和達三樹《物理用數學》習題1.4.4，偏導數相乘無消去律

==問題==

$x, y, z$之間具有函數關係，即$f(x, y, z) = 0$，試證明下式成立
$$\left( \frac{\partial x}{\partial y} \right) \cdot \left( \frac{\partial y}{\partial z} \right) \cdot \left( \frac{\partial z}{\partial x} \right)  = -1.$$

==解答==

首先看看最簡單的例子。

設$f: \mathbb{R^3} \rightarrow \mathbb{R}$定義為

$$f(x, y, z) = ax + by + cz + d,$$

其中$a, b, c, d$皆為實數，且$abc \neq 0$。

考慮方程式$f(x, y, z) = 0$，即$ax + by + cz + d = 0$，此時決定了三個函數關係$x = g_1 (y, z), y = g_2 (x, z), z = g_3 (x, y)$，具體來說則是

\begin{align*} x = g_1 (y, z) &= \frac{-1}{a} (by + cz + d), \\ y = g_2 (x, z) &= \frac{-1}{b} (ax + cz + d), \\ z = g_3 (x, y) &= \frac{-1}{c} (ax + by + d). \end{align*}

於是乎得到

\begin{align*} \frac{\partial x}{\partial y} = \frac{\partial g_1}{\partial y} = \frac{-b}{a}, \\ \frac{\partial y}{\partial z} = \frac{\partial g_2}{\partial z} = \frac{-c}{b}, \\ \frac{\partial z}{\partial x} = \frac{\partial g_3}{\partial x} = \frac{-a}{c}. \end{align*}

因此

$$\left( \frac{\partial x}{\partial y} \right) \cdot \left( \frac{\partial y}{\partial z} \right) \cdot \left( \frac{\partial z}{\partial x} \right)  = \frac{-b}{a} \cdot \frac{-c}{b} \cdot \frac{-a}{c} = -1.$$

以下均假定函數有足夠多次的可導階數(足夠光滑)，同時再假定$\frac{\partial f}{\partial x} \cdot \frac{\partial f}{\partial y} \cdot \frac{\partial f}{\partial z} \neq 0$。

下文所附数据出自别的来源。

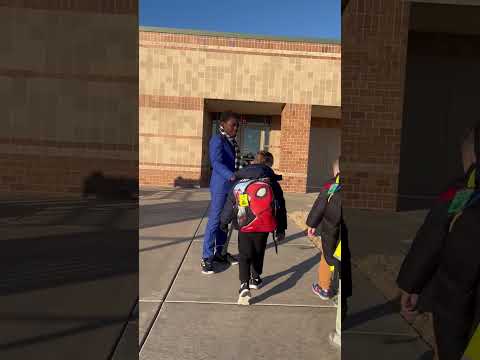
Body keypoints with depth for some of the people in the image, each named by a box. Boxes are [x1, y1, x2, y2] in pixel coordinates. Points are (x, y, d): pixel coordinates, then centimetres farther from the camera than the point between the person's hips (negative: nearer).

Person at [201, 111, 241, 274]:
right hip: (220, 186, -8)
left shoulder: (232, 141, 13)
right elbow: (216, 163, -28)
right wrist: (231, 176, -42)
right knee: (214, 221, -5)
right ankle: (207, 257, 3)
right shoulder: (217, 140, -14)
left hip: (231, 186, 8)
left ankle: (220, 252, 25)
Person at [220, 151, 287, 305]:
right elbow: (280, 206, 8)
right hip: (264, 225, 1)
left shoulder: (240, 182, 10)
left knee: (244, 255, 8)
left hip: (244, 225, 0)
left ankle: (244, 285, -9)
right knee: (259, 252, 22)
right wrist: (281, 228, 15)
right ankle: (255, 278, 39)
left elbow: (229, 203, 12)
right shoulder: (272, 182, 7)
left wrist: (224, 222, 26)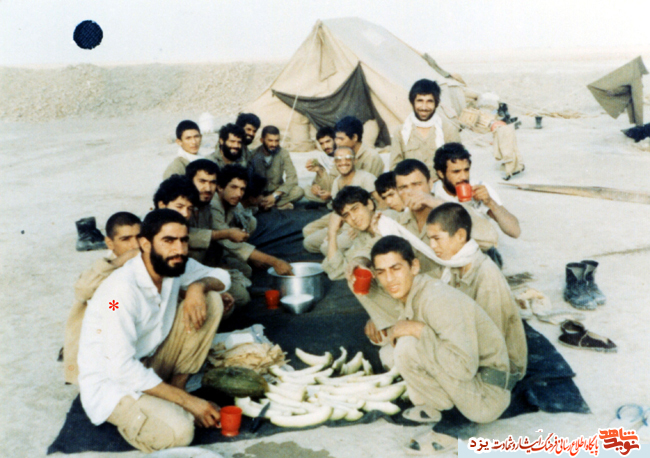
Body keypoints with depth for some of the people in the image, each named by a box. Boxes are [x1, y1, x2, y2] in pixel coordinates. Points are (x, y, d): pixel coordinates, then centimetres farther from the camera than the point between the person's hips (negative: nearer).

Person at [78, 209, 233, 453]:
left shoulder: (173, 265, -8)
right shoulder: (122, 289, -29)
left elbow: (221, 276, 7)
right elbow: (122, 369, -30)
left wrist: (198, 287, -19)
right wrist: (188, 401, -25)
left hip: (149, 364, 8)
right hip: (110, 381, -7)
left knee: (212, 301, -8)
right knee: (178, 430, -33)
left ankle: (176, 386, 0)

根據題設，方程式$f(x, y, z) = 0$決定了$x, y, z$彼此之間的函數關係，所以我們可以假設三個函數關係為$x = g_1 (y, z), y = g_2 (x, z), z = g_3 (x, y)$。此時有

\begin{align*} f\left( g_1(y, z), y, z \right) = 0, \\ f\left( x, g_2(x, z), z \right) = 0, \\ f\left( x, y, g_3(x, y) \right) = 0. \end{align*}

分別對此三式取偏微商$\frac{\partial f}{\partial y}, \frac{\partial f}{\partial z}, \frac{\partial f}{\partial x}$，得

\begin{align*} \frac{\partial f}{\partial x} \cdot \frac{\partial g_1}{\partial y} + \frac{\partial f}{\partial y} = 0, \\ \frac{\partial f}{\partial y} \cdot \frac{\partial g_2}{\partial z} + \frac{\partial f}{\partial z} = 0, \\ \frac{\partial f}{\partial x} + \frac{\partial f}{\partial z} \cdot \frac{\partial g_3}{\partial x} = 0. \end{align*}

解出

\begin{align*} \frac{\partial g_1}{\partial y} = \frac{- \frac{\partial f}{\partial y}}{\frac{\partial f}{\partial x}}, \\ \frac{\partial g_2}{\partial z} = \frac{- \frac{\partial f}{\partial z}}{\frac{\partial f}{\partial y}}, \\ \frac{\partial g_3}{\partial x} = \frac{- \frac{\partial f}{\partial x}}{\frac{\partial f}{\partial z}}. \end{align*}

於是

$$\left( \frac{\partial x}{\partial y} \right) \cdot \left( \frac{\partial y}{\partial z} \right) \cdot \left( \frac{\partial z}{\partial x} \right)  =  \frac{\partial g_1}{\partial y} \cdot \frac{\partial g_2}{\partial z} \cdot \frac{\partial g_3}{\partial x} = \frac{- \frac{\partial f}{\partial y}}{\frac{\partial f}{\partial x}} \cdot \frac{- \frac{\partial f}{\partial z}}{\frac{\partial f}{\partial y}} \cdot \frac{- \frac{\partial f}{\partial x}}{\frac{\partial f}{\partial z}} = -1.$$

(解答結束)

==註記==

原書在書末提供的解答過於「物理」，完全無法理解何以任意取值，不具備數學之嚴密性。本題其實只是「隱函數定理」的簡單應用。在單變數函數的微分學中，我們有

$$\frac{dy}{dx} \cdot \frac{dx}{dy} = 1.$$

看似可以用分數運算的消去律約去$dy, dx$。但透過本題可發現多變數函數之微分學與單變數函數的微分學有著本質上的差異，不能將單變數函數的結果隨便地照搬到多變數函數來。

複合函數的求導，鏈鎖律，Chain Rule

==定理==(鏈鎖律，Chain Rule)

若$g( \xi ) = \eta , g'( \xi ) = t, f'(\eta) = \tau$，則$f \left( g(x) \right)$在$\xi$可導，且導數為$\tau t$。

==證明==

由於$f$在$\eta$可導，意味著存在正數$p$使得$f$在$(\eta - p, \eta + p)$上有定義，且差商$\frac{f( \eta + k) - f( \eta)}{k}$在$k \rightarrow 0$時有極限$\tau$。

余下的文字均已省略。